Entonces, ¿leer está de moda? «No me atrevo a decirlo, pero los libros están más presentes y generan círculos entre personas con intereses diversos. Las librerías independientes se están convirtiendo en espacios de encuentro y refugio, una telaraña invisible de afectos. Esta realidad cada vez está más alejada de los popes de Instagram, que dicen qué debemos leer o que tal libro es brutal», afirma Piñeiro. Así que, frente a esta tiranía del 'hashtag' y de los 'me gusta' a mogollón, de la lectura al peso y las novelas como medallas, Piñeiro entiende que «no es especialmente bueno fijarse un mínimo o unos objetivos». «Lo importante es llegar a establecer un cierto gusto, una conexión con nuestra rutina diaria. En el placer del encuentro con el libro residirá la constancia».
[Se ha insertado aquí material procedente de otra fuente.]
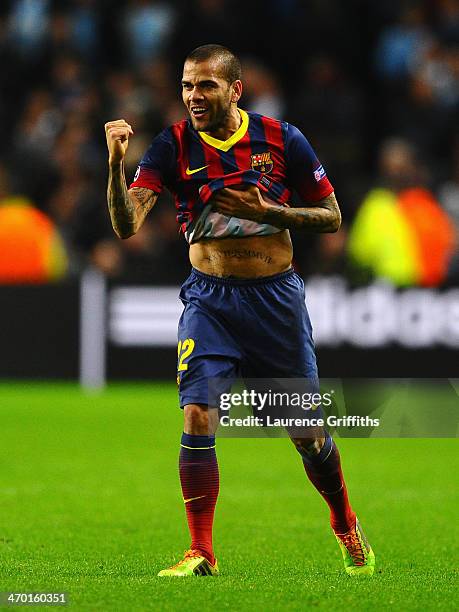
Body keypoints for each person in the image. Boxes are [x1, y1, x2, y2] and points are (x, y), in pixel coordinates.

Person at [104, 44, 375, 578]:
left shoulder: (281, 138)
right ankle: (201, 551)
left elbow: (332, 216)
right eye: (186, 85)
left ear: (235, 89)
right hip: (209, 299)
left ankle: (344, 521)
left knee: (307, 434)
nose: (193, 96)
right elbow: (125, 225)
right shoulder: (173, 143)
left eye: (205, 85)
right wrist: (116, 166)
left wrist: (268, 210)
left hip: (274, 301)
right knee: (198, 411)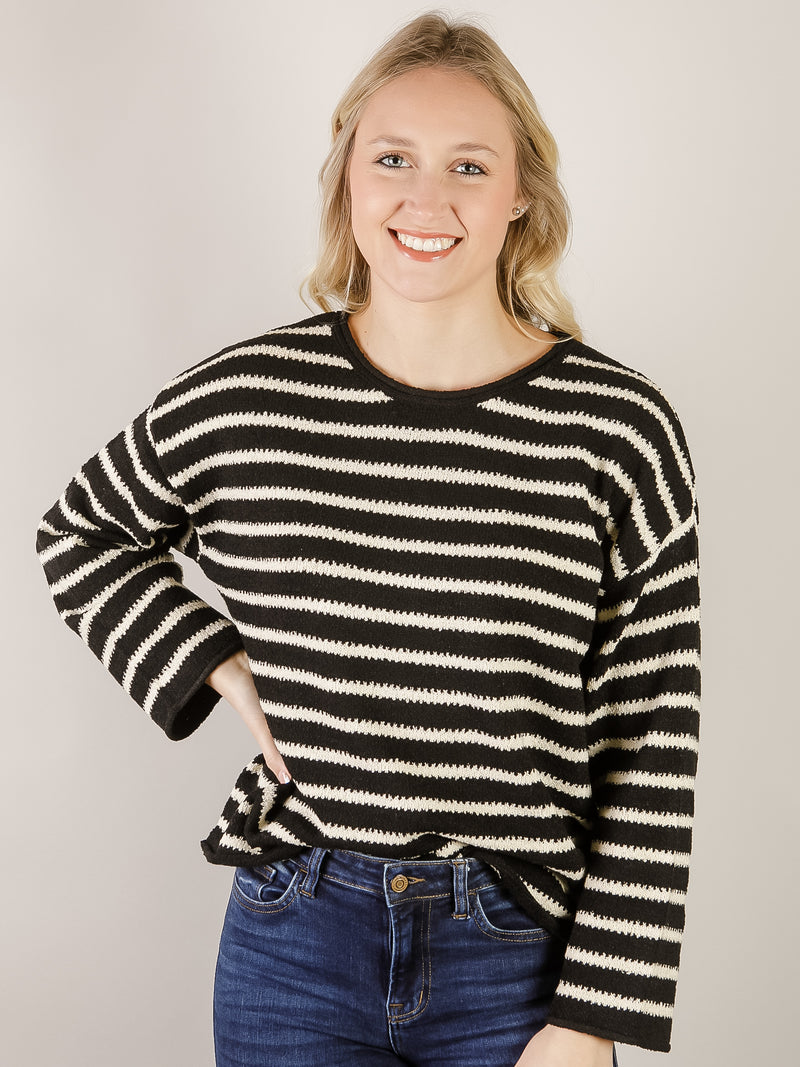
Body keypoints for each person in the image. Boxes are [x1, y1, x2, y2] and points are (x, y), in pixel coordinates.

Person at [37, 12, 700, 1067]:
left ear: (520, 190)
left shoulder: (614, 428)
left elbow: (650, 741)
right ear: (347, 173)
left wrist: (588, 1017)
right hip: (293, 935)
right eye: (391, 157)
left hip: (517, 958)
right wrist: (221, 666)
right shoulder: (249, 395)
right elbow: (81, 530)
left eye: (468, 165)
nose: (423, 199)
«No te hace mejor persona»
«Leer no debería servir para colocarse por encima de nadie. Leer mucho no te hace necesariamente mejor persona, pero puede darte más herramientas para comprender el mundo, para imaginar otras vidas, para afinar el lenguaje, para desarrollar sensibilidad y pensamiento crítico», enumera Álvarez, quien matiza que habría que poner en cuarentena esa expresión de 'leer mucho'. «Para una persona pueden ser cincuenta o cien libros al año y para otra, terminar tres libros después de años sin acercarse a uno. Más que de acumular libros, se trata de construir una relación propia con la lectura». Y eso, dice Álvarez, «depende del tiempo, de las condiciones de vida, de la etapa personal, de los ratos libres (los ratos libros), el tipo de lecturas».
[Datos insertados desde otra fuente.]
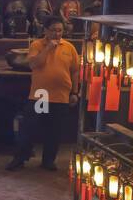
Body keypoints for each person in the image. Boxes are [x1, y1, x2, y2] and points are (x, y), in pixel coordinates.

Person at [6, 15, 80, 172]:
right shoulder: (37, 45)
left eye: (60, 31)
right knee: (30, 127)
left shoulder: (69, 48)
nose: (57, 34)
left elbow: (75, 71)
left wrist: (75, 92)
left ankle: (48, 160)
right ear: (46, 30)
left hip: (61, 95)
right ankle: (20, 158)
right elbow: (34, 64)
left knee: (55, 130)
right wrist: (48, 48)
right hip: (41, 94)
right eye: (53, 30)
¿Hay algún consejo para leer más? Para empezar, Hernández recomienda «reducir el tiempo de tele y móvil para dedicarlo a la lectura».«También merece la pena fijarse un ratito al día de forma intencionada (después de comer, antes de dormir, nada más levantarnos...) porque, aunque sea poco tiempo, puede ayudar a establecer un hábito». Y no está de más llevar siempre encima un libro. Si al final del año (o del verano) el botín son muchos libros leídos, estupendo. «Pero si quedan pocos y alguno de ellos nos ha acompañado de verdad, también habrá merecido la pena», concluye Álvarez-López.
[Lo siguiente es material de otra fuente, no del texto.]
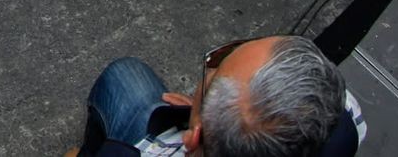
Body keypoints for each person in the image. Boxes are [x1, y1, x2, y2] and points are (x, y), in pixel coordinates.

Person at [76, 35, 359, 156]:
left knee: (124, 76)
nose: (210, 68)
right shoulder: (343, 119)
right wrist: (209, 117)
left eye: (217, 66)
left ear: (193, 138)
Libros y lectores que, como las bicicletas, son para el verano
«Existen lecturas de verano, pero no en un sentido menor», dice el profesor de la Universidad de Salamanca Gabriel Álvarez. «A veces se usa la expresión como si fueran lecturas más ligeras, menos importantes, y no tiene por qué ser así. Una lectura de verano puede ser una novela extensa que durante el año no nos atrevíamos a empezar (verano de tochos, verano de gozos), un clásico pendiente, una novela negra, un libro de relatos o una lectura puramente evasiva. Lo importante no es tanto el tipo de libro como la disposición con la que se lee». Y, además, hay lectores estivales, «personas que no tienen un hábito lector constante durante todo el año, pero que en vacaciones vuelven a los libros».